AEPD published guidelines on data protection and labor relations in collaboration with the Ministry of Labor and the employers and trade union organizations.
The AEPD published guidelines recently, aiming at offering a practical tool to aid public and private organizations in upholding their compliance with the legislation in place. The agency collaborated with the Ministry of labor and social economy and the employers and trade union organizations in order to prepare this guide. The guide is centered around compliance with the GDPR and the DPA with specific focus on updates regarding the rights of workers and the collection and use of their data by employers. This guide covers quite a range of issues including employee data protection within the organization and even employer access to social media profiles, internal whistleblowing and privacy for victims and alleged harassers in the workplace.
The guidelines outline the general bases of legitimate data processing by employers.
The guidelines from the AEPD proposes the data protection rights to be upheld in a working environment. In the document the AEPD addresses the importance of applying the principle of data minimisation. An employment contract does not automatically give employers access to any and all personal information of employees, therefore these guidelines outline what information may or may not be necessary. The document sets the limits for the processing of data in the hiring process, as well as throughout the course of the employment contract. The AEPD explains that due to the duties of secrecy and security, personal data should only be known by the affected party and by those uses within the organization who have the power to use, consult or modify the data.
The AEPD suggests using the least invasive system possible for tracking employee working days.
According to the guidelines published by the AEPD, with regards to tracking employee workdays, the least invasive system possible should be adopted. This information cannot be publicly accessible or located in a visible place. In addition, the data registered by these systems must not be used for any purposes other than the tracking of the working day. In the example of a worker who travels to perform their role, a working day tracker would be used for the sole purpose of recording when their workday begins and ends, and not to constantly monitor their location. The processing of geolocation data requires a specific legal basis.
The guidelines cover access by employers to social media profiles and data from wearable technology like smart watches.
The AEPD explains that employees are not obligated to allow their employer to access or inquire into their social media profiles. This includes during the hiring process as well as for the execution of the employment contract. Even in cases where a candidate for employment has a social media profile that is publicly accessible, an employer may not process any data obtained in that way, unless there is a valid legal basis for it. In this case it will be necessary for the employer to inform the worker and to demonstrate what the legal basis is including its relevance to the performance of the role.
The AEPD published guidelines on wearable devices, particularly on the monitoring of health data through devices like smart watches. In general this type of monitoring is prohibited for several reasons. This type of monitoring violates the principle of proportionality as it suggests the constant monitoring of special category data (health), and could allow employers to access data specific to health conditions and not exclusively the data assessing an individual’s ability to perform their job.

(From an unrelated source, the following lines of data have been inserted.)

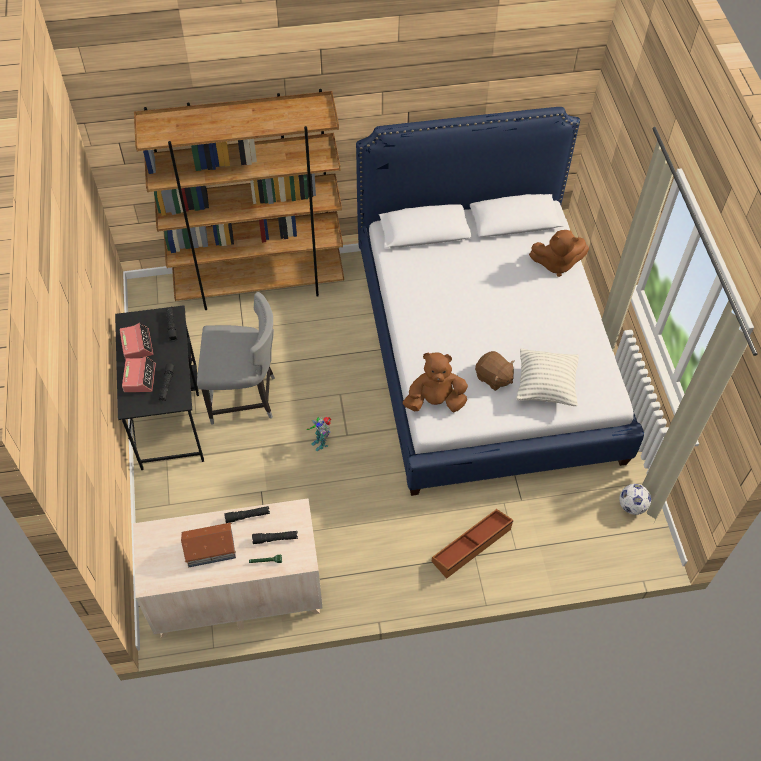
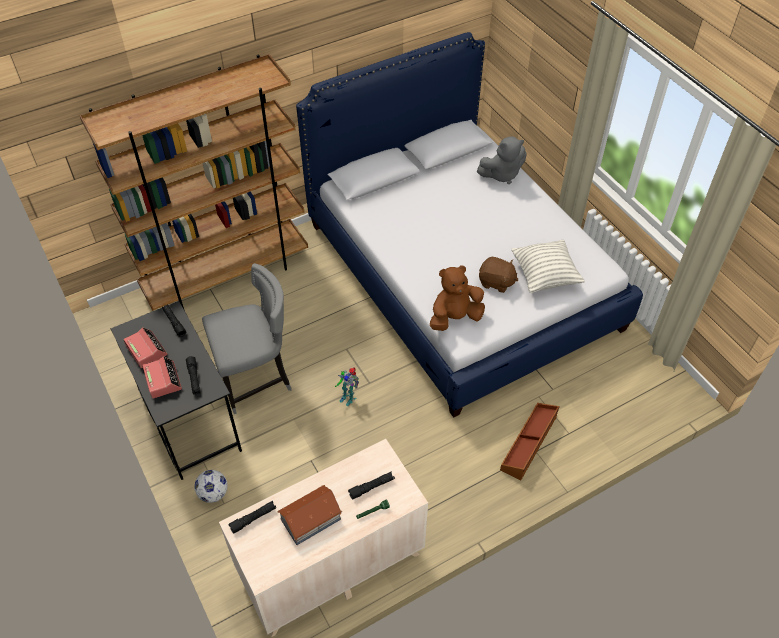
camera: 20 degrees left, 5 degrees down
black flashlight [224,506,270,523] -> black flashlight moved to [229,501,276,534]
brown plush toy [529,230,589,277] -> grey plush toy [477,136,527,184]
football [619,484,651,515] -> football moved to [194,470,228,503]

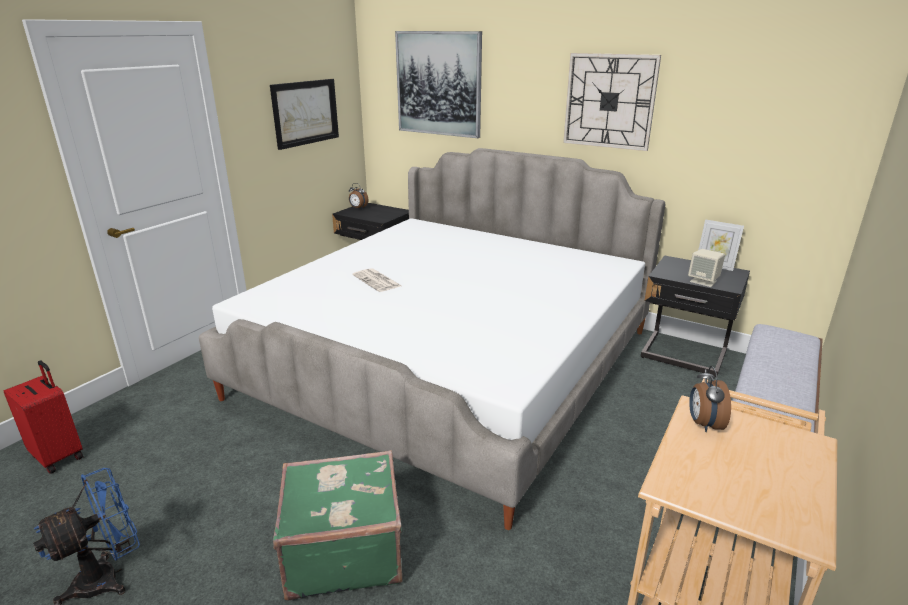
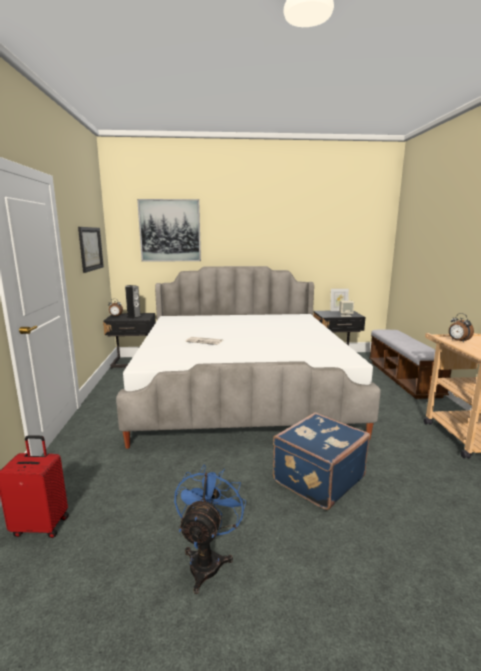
camera: 35 degrees left, 10 degrees down
green suitcase [273,450,403,601] -> blue suitcase [273,412,370,510]
wall clock [563,53,661,151] -> none
none -> speaker [125,285,141,319]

The AEPD published guidelines specific to internal whistleblowing and privacy for victims and alleged perpetrators.
In instances of gender-based violence, or harassment, personal data, particularly identity is generally considered to be special category data. Sensitive data of this nature requires enhanced protection. According to the guidelines, an identification code should be assigned to the alleged victim as well as the alleged perpetrator in these cases. When it is necessary to process data for compliance to legal obligations, an employer may process data of a worker regarding their condition as it relates to gender-based violence or harassment. In cases of harassment at work, both the identity of the alleged harasser and the alleged victim of harassment must be protected.
The guidelines state that the works council now has the right to information on the parameters of a company’s algorithms and artificial intelligence systems.
As the use of artificial intelligence becomes more prevalent, the guide includes groundbreaking information on the rights of the works council to be informed by companies, on the framework for any algorithms or AI systems used within their company. This includes explanations on profiles which could prossible affect access to, as well as conditions, and maintenance of employment. This condition was newly introduced into law (RD-law 9/2021), modifying the Workers’ Statute, and introducing an additional level of transparency to the process.